Trained on ADNOC’s 80 years of data, the ambitious three-year development programme for ENERGYai will begin testing with real-world datasets by the end of 2024 in a number of specific areas. It is projected that ENERGYai will accelerate by up to 75% the building of detailed geological models using very large and diverse datasets to support planning and development of large-scale CO2 storage solutions.
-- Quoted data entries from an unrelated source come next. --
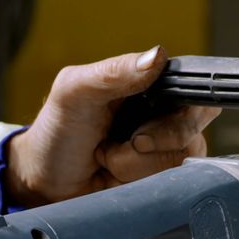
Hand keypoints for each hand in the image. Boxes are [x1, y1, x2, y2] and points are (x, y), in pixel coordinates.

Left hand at [5, 45, 221, 206]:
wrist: (44, 182)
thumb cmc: (57, 131)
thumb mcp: (75, 92)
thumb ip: (113, 71)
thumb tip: (157, 56)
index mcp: (149, 84)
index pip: (192, 87)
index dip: (182, 107)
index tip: (148, 122)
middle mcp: (164, 114)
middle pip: (194, 126)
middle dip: (155, 139)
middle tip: (127, 140)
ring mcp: (165, 148)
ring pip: (181, 157)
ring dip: (137, 163)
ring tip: (108, 156)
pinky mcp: (161, 178)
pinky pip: (170, 181)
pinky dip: (138, 180)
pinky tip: (116, 173)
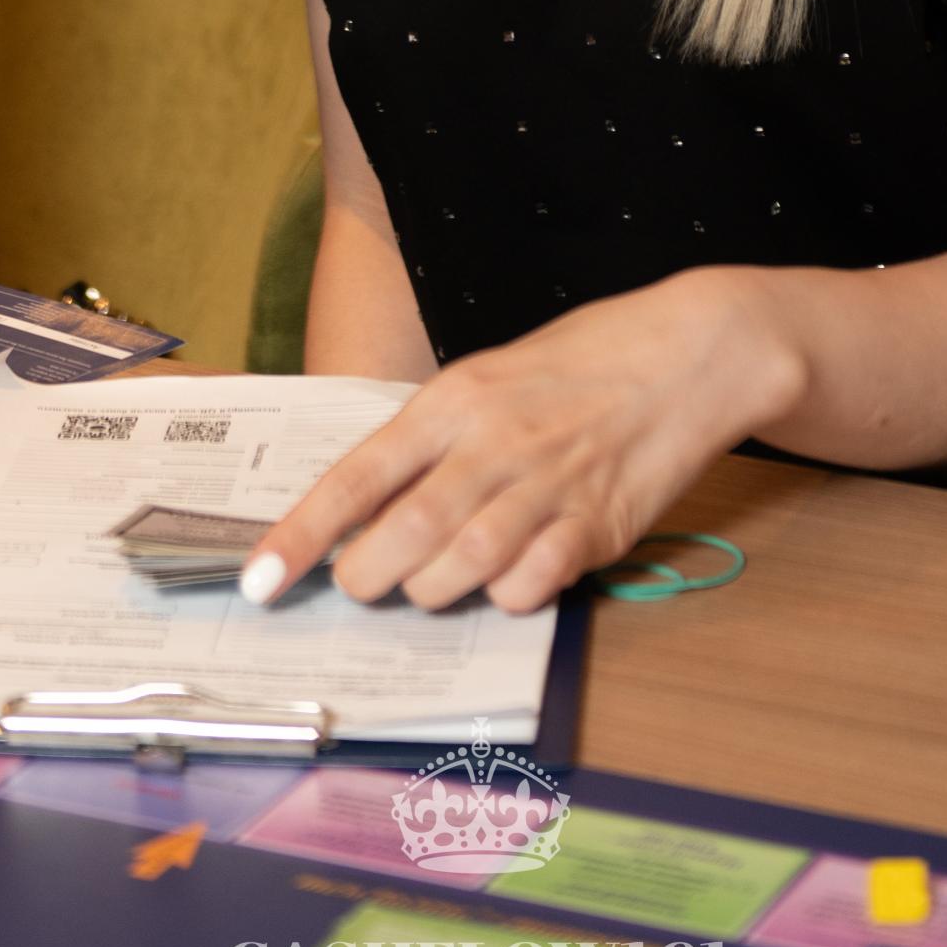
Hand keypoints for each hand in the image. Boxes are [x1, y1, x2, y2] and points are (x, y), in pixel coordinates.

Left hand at [238, 268, 794, 614]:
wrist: (688, 351)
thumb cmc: (582, 361)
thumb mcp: (493, 375)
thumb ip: (438, 436)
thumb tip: (375, 503)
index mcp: (456, 399)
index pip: (357, 476)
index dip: (301, 535)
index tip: (258, 580)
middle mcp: (494, 442)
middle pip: (403, 535)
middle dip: (366, 578)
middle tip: (361, 584)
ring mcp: (548, 485)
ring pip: (461, 568)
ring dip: (435, 590)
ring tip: (434, 580)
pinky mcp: (599, 524)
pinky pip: (530, 584)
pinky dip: (507, 596)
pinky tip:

In development planning, ENERGYai will accelerate plans from 1-2 years to weeks, minimising costs and emissions in the process. ENERGYai can analyse multiple scenarios in parallel and this ability to run detailed, highly advanced simulations across all variables helps make faster and more accurate decisions. Further along the value chain in the downstream business, the platform's future-proof and scalable design integrates seamlessly with ADNOC’s existing technologies and platforms.